■ What the exercise asks ■
Each line from the beginning of the data below through the line containing "последствия психологической травмы." should be repeated exactly, please.

■ Given entries ■
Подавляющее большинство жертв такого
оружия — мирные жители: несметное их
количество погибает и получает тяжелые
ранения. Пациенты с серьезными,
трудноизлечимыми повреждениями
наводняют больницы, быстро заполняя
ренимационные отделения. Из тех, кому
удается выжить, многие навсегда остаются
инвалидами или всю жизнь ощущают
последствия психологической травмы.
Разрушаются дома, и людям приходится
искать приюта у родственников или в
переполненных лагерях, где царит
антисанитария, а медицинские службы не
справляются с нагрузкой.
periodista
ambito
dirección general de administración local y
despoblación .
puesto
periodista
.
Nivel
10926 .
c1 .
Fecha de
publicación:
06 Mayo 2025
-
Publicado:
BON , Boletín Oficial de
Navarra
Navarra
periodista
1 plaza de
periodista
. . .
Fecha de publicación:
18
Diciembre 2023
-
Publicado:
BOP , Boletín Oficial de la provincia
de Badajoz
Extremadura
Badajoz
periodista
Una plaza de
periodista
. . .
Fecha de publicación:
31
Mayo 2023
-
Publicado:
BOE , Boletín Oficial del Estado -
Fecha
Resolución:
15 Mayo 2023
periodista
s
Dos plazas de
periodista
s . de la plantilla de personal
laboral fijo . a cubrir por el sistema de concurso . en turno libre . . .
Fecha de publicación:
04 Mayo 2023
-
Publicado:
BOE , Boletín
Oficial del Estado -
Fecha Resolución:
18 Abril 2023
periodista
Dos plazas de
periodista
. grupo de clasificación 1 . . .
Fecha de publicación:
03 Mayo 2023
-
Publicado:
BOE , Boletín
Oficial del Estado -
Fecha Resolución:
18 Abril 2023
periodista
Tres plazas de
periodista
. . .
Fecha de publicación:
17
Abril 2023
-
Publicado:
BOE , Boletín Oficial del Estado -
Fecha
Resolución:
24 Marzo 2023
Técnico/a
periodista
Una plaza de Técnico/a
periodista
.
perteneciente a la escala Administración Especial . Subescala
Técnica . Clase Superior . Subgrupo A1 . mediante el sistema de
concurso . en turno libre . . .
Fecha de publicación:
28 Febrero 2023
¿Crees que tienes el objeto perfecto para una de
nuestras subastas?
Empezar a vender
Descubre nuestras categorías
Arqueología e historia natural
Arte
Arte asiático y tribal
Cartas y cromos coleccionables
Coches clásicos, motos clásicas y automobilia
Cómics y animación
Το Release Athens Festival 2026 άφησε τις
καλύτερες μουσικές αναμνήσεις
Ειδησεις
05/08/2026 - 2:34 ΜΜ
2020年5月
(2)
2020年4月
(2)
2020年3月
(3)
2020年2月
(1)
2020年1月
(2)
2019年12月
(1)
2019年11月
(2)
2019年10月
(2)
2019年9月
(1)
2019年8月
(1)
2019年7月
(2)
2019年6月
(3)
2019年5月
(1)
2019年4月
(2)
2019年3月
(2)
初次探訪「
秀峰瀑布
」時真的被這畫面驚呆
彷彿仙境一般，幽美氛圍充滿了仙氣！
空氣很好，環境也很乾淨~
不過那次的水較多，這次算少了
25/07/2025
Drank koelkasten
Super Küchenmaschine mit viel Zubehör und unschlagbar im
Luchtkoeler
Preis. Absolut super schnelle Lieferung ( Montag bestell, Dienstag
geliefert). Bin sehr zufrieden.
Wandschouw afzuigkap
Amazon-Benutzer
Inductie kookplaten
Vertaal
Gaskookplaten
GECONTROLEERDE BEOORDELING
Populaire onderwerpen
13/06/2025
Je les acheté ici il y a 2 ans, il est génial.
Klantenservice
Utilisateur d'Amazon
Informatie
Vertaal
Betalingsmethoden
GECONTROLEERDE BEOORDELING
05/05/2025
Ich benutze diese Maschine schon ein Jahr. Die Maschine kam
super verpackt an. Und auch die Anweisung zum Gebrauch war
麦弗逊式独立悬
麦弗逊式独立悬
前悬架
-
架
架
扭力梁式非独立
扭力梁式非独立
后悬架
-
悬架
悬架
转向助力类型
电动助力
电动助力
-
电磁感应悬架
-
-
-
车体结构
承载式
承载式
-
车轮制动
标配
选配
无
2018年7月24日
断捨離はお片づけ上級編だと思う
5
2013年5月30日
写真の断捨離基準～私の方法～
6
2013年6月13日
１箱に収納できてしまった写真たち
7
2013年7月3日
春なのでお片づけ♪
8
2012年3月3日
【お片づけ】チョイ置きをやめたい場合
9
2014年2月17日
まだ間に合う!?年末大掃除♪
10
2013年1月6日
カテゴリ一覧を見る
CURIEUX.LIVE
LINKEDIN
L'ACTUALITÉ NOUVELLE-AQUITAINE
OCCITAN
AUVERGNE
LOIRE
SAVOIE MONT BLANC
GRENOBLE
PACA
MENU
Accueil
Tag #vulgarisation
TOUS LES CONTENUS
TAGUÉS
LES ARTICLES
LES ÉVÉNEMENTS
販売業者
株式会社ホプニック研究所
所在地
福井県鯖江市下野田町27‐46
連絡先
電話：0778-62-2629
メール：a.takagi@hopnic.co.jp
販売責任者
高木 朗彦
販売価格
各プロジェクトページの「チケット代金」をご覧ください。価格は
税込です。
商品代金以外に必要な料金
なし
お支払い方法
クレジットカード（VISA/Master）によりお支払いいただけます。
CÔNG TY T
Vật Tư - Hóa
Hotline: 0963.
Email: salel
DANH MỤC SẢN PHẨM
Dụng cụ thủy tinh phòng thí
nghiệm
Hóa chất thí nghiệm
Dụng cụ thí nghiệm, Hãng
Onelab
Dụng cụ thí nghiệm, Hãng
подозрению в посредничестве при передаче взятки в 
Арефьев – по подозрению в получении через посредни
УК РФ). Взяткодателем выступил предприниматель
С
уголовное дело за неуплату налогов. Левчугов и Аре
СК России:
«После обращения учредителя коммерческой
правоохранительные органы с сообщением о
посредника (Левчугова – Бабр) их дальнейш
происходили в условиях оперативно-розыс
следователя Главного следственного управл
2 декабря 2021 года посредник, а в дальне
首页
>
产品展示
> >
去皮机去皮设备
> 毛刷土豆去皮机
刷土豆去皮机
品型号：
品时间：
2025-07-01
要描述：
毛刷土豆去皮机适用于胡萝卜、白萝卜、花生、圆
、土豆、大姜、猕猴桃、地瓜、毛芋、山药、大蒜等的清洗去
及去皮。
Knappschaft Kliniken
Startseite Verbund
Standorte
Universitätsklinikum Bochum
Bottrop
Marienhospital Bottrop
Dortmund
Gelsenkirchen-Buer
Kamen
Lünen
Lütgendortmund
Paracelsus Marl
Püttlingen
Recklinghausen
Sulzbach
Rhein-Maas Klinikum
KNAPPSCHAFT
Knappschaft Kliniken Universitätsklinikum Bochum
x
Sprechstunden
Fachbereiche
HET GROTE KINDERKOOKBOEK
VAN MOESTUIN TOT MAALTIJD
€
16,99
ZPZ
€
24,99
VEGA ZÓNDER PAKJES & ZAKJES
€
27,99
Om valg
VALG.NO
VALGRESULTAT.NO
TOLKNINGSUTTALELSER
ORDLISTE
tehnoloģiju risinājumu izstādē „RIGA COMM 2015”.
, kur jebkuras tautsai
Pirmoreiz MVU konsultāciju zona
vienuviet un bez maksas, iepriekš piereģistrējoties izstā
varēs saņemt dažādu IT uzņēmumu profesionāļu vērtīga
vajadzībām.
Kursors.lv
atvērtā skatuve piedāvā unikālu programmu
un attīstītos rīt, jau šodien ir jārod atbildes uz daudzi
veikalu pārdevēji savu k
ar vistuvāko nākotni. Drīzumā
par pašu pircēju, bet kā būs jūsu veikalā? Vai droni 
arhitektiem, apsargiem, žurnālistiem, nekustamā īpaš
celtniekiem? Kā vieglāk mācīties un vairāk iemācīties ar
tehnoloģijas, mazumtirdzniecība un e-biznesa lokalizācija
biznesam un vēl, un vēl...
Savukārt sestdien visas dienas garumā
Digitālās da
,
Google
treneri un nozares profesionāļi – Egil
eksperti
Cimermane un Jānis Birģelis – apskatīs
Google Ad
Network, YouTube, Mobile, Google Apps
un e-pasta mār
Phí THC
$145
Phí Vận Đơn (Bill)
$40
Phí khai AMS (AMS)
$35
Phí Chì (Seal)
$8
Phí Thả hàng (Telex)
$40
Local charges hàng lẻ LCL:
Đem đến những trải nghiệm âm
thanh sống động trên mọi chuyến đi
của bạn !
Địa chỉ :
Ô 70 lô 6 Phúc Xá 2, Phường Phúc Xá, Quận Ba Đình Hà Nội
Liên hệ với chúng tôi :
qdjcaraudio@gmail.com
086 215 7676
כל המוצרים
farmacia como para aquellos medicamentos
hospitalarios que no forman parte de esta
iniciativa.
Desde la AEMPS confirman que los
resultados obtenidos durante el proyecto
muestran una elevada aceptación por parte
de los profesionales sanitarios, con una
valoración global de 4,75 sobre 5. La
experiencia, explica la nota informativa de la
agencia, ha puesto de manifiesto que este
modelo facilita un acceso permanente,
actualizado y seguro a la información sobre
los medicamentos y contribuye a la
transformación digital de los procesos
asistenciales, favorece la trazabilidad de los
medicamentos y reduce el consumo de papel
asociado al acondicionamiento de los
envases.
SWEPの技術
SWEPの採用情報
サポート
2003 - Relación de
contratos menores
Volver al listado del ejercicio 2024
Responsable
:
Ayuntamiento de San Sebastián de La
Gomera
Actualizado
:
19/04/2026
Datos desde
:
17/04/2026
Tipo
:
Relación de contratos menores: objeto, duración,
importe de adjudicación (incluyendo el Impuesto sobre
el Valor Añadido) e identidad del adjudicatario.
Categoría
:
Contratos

■ Answer to this problem ■
Подавляющее большинство жертв такого
оружия — мирные жители: несметное их
количество погибает и получает тяжелые
ранения. Пациенты с серьезными,
трудноизлечимыми повреждениями
наводняют больницы, быстро заполняя
ренимационные отделения. Из тех, кому
удается выжить, многие навсегда остаются
инвалидами или всю жизнь ощущают
последствия психологической травмы.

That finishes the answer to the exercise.